Fourth Week: September 18, 20, and 22
We will dive into for loops, Section 3.4, on Monday. From there, we will jump to arrays, Section 3.8, a kind of data structure that is often used with for loops. And on Friday, we will return to Section 3.5, to talk about the if..else if..else construction.
We have covered the do..while statement briefly. You should know what this statement means, but you will not be required to use it on quizzes or tests. Similarly, you will not be required to use any switch statements, even if we do cover it in class next week. You are, however, definitely responsible for using all forms the if statement, while loops, for loops, and the break statement.
You can expect another quiz this Friday, September 22. It will cover through Section 3.4 (that is, for loops but not arrays). The first test will be the following week, on Friday, September 29.
Fifth Week: September 25, 27, and 29
There is a test on Friday, September 29. A study guide will be handed out in class on Monday.
We will spend part of the week reviewing for the test and, in particular, doing more examples with if..else if and with arrays. In any remaining time, we will move on to new material.
The reading for the week is Section 3.6 and Section 3.7, but these sections will not be on the test. Section 3.6 covers switch statements. You should be familiar with them, but you will not be asked about them on quizzes or tests. Section 3.7 covers the idea of exceptions as well as catching and throwing exceptions, including the try..catch statement. Exceptions are an important topic, and eventually, you will need to understand try..catch. We will cover them more thoroughly when we need them.
In class on September 21, I demonstrated changing an "AdditionProblem" program into an "ArithmeticProblem" program, which is part of what you need to do for L Lab 4. Here is a link to that example ArithmeticProblem.java. (There is also a copy in /classes/cs124
Here is a link to the Solutions for the sample test
Sixth Week: October 2, 4, and 6
We will be starting Chapter 4 this week. The main topic is writing and using your own subroutines. (And remember that "method" is another name for "subroutine" in Java.) The reading for the week is Sections 4.1 to 4.4.
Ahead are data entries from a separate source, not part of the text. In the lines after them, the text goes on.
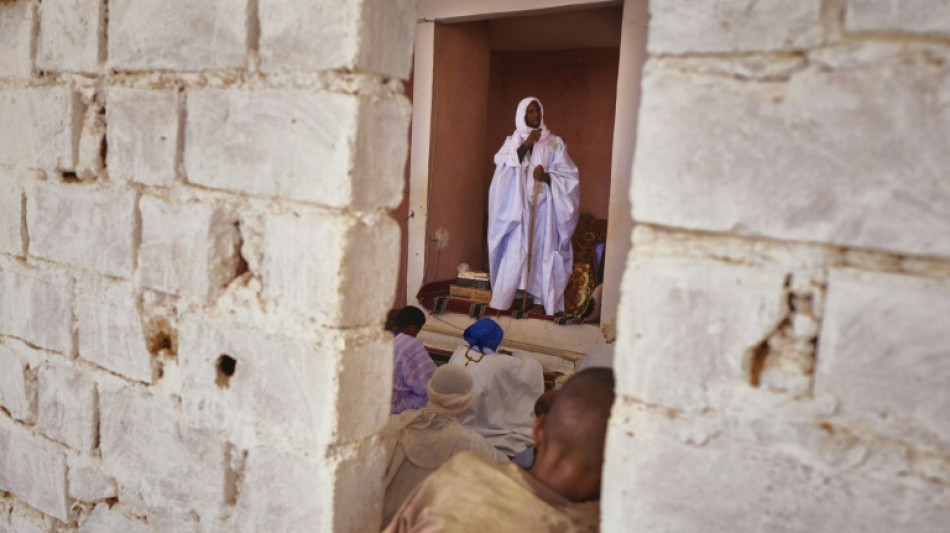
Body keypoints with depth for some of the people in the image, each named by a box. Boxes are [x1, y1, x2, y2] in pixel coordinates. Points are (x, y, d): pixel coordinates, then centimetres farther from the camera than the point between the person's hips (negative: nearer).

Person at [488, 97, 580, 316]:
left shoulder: (554, 143, 7)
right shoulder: (513, 141, 9)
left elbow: (568, 175, 0)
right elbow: (503, 166, -9)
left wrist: (547, 177, -18)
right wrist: (525, 145, -18)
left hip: (543, 208, 0)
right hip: (518, 206, 0)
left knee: (544, 252, -1)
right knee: (514, 252, -6)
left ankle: (548, 302, 3)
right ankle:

This week's lab is primarily about Eclipse, the IDE (Integrated Development Environment) for Java. There will be one short new exercise on writing subroutines. The due date for the work from last week's lab has been moved to next Friday. The work from both Lab 5 and Lab 6 will be due at 3:00 PM on Friday, October 13.
Sample answers from last week's test are available. There is no quiz this week. The next quiz will probably be the Friday after Spring break.
Seventh Week: October 11 and 13
There is no class on Monday this week, because of Fall break.
After the break, we will continue with Chapter 4. The reading is Section 4.5 and Section 4.6. After looking at the basics of how subroutines are written and used, we move on to the bigger question of overall program design. We will discuss top-down and bottom-up design, software toolboxes and APIs, Java packages, and preconditions and postconditions as ways of reasoning about the behavior of programs.
Remember that your work from Labs 5 and 6 is due on Friday this week (at 3:00 PM) instead of on the usual Thursday.
There is no quiz this week. The next quiz will be next Monday, October 16, The next quiz will be next Wednesday, October 18, covering Sections 4.1 to 4.6.
Eighth Week: October 16, 18, and 20
We are at the mid point of the semester, and it's time to move on to object-oriented programming. You have been using objects since the beginning of the semester, but now it's time to learn more about classes, objects, and the relationship between them. We will spend part of the class on Monday on Section 4.7 and then move on to Chapter 5. We will spend most of the rest of the week on Section 5.1, which covers some basic ideas about creating, using, and understanding objects.